The COVID-19 vaccine, which Gates was referring to, was mandated in countries across the globe during the pandemic in unprecedented ways. In countries like Canada, citizens lost rights like mobility for declining the vaccine, which was approved on an emergency-use basis.

In a Twitter interview with Professor Devi Sridhar, head of the Global Health Governance Programme, Gates said he couldn’t understand why some theorists think he wants to inject people with microchips.

“People like you and I and Tony Fauci have been subject to a lot of misinformation,” he said. “I didn’t expect that.
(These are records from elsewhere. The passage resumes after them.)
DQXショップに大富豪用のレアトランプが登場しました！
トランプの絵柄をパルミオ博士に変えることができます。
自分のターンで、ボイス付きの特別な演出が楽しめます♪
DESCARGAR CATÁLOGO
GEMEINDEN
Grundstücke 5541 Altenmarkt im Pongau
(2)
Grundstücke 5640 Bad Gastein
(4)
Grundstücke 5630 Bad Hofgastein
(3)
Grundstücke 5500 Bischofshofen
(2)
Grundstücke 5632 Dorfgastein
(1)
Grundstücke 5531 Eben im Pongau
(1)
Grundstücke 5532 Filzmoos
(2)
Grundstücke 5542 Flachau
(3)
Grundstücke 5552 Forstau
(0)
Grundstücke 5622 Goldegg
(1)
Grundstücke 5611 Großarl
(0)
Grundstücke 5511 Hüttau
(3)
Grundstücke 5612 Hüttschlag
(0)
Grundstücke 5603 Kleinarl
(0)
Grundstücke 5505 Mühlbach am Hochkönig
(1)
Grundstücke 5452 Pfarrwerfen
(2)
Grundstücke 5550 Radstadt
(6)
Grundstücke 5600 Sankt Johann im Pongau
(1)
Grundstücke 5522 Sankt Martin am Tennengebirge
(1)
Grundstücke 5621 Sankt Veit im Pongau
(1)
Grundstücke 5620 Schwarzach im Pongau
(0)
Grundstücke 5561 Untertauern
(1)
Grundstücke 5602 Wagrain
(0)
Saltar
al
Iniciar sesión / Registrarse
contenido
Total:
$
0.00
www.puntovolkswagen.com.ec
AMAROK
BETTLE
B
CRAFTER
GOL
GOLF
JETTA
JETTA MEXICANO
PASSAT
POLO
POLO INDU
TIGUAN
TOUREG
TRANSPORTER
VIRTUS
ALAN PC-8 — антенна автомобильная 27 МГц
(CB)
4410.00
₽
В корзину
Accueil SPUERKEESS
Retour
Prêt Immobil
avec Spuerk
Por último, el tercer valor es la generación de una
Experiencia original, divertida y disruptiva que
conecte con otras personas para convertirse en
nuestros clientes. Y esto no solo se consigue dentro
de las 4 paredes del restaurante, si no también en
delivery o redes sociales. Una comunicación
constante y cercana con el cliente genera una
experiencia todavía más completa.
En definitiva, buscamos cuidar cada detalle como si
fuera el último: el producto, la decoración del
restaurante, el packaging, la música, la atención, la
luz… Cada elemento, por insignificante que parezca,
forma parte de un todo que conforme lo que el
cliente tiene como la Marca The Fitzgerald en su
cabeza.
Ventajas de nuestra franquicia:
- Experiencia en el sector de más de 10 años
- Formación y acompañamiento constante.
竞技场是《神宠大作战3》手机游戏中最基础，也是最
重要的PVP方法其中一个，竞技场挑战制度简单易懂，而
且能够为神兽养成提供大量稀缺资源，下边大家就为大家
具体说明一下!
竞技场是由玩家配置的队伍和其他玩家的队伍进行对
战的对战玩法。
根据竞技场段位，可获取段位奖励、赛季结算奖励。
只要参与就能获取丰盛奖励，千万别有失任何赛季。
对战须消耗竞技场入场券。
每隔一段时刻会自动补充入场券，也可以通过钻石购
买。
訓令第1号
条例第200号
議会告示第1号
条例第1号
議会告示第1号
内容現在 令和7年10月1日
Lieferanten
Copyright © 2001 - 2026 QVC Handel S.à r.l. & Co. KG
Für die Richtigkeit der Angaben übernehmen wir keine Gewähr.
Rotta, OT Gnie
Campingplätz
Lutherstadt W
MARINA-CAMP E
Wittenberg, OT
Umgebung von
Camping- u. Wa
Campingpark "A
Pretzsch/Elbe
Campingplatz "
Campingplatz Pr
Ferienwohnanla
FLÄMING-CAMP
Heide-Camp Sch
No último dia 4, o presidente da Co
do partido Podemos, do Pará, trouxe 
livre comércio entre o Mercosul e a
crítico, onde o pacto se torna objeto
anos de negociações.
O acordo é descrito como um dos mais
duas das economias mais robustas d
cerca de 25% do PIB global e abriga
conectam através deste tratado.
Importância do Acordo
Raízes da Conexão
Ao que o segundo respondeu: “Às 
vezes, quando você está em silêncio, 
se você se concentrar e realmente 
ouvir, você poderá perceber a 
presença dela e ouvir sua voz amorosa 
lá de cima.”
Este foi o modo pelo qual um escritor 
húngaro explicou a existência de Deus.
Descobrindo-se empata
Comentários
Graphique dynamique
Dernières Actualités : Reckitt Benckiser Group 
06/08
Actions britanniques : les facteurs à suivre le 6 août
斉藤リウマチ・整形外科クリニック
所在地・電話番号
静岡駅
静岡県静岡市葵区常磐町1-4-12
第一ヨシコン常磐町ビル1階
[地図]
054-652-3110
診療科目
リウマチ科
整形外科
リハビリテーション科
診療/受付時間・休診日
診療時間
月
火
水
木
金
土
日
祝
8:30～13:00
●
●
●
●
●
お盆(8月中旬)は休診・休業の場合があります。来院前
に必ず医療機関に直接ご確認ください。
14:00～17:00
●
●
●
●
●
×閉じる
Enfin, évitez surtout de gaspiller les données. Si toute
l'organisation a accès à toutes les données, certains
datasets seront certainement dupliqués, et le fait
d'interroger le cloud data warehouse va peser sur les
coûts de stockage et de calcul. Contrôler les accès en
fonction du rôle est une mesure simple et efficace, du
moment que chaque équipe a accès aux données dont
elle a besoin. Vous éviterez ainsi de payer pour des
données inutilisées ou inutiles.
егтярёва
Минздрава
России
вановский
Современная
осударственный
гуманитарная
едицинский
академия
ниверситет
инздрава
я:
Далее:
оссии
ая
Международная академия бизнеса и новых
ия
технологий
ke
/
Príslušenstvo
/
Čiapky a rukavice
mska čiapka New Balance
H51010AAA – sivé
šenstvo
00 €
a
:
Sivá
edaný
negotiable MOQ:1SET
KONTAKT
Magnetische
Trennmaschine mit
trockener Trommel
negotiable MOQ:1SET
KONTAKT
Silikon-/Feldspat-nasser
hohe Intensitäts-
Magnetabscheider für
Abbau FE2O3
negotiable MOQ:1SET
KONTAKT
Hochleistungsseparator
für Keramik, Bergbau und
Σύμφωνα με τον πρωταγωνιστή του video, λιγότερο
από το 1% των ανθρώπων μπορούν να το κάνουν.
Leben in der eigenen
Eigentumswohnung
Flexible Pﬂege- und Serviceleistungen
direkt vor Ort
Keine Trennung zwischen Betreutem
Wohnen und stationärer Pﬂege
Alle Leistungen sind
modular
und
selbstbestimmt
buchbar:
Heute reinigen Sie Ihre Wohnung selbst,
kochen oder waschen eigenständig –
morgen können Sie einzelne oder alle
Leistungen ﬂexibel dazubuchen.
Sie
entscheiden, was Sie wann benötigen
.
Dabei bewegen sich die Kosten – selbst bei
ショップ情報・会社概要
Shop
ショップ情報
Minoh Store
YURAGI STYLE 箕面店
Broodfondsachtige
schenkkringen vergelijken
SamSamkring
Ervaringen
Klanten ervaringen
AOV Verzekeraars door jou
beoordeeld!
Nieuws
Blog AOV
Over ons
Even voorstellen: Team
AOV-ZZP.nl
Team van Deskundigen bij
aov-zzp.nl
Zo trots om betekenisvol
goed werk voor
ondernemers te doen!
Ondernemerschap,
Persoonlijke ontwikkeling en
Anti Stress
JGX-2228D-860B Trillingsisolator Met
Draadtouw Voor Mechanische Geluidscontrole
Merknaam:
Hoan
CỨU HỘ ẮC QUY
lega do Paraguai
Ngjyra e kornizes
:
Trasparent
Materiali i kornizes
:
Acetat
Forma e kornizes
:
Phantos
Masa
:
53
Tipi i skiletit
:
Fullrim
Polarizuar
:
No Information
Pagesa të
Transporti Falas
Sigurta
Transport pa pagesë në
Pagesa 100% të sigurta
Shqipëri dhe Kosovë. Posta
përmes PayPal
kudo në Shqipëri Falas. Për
Some of it, like me putting chips in arms, doesn’t make sense to me – why would I want to do that?”

Gates has been accused of wanting to embed humans with microchips because he’s donated millions of dollars to COVID-19 research, including vaccine development, through his private charity, the Bill and Melinda Gates Foundation.

In a New York Times oped by Linsey McGoey, a director of the Center for Research in Economic Sociology and Innovation at the University of Essex, McGoey wrote about concerns with the Gates Foundation.

She said the Gates Foundation is controlled by an unusually small board of trustees, including “Bill, his estranged wife, Melinda, and the billionaire investor Warren Buffett.”

“The larger the foundation became, the less anyone seemed willing to ask tough questions about its secretive management structure or its penchant for giving money to lucrative pharmaceutical and credit card companies such as Mastercard, despite the fact that giving away billions to wealthy corporations set an unusual and troubling precedent in the philanthropic sector.”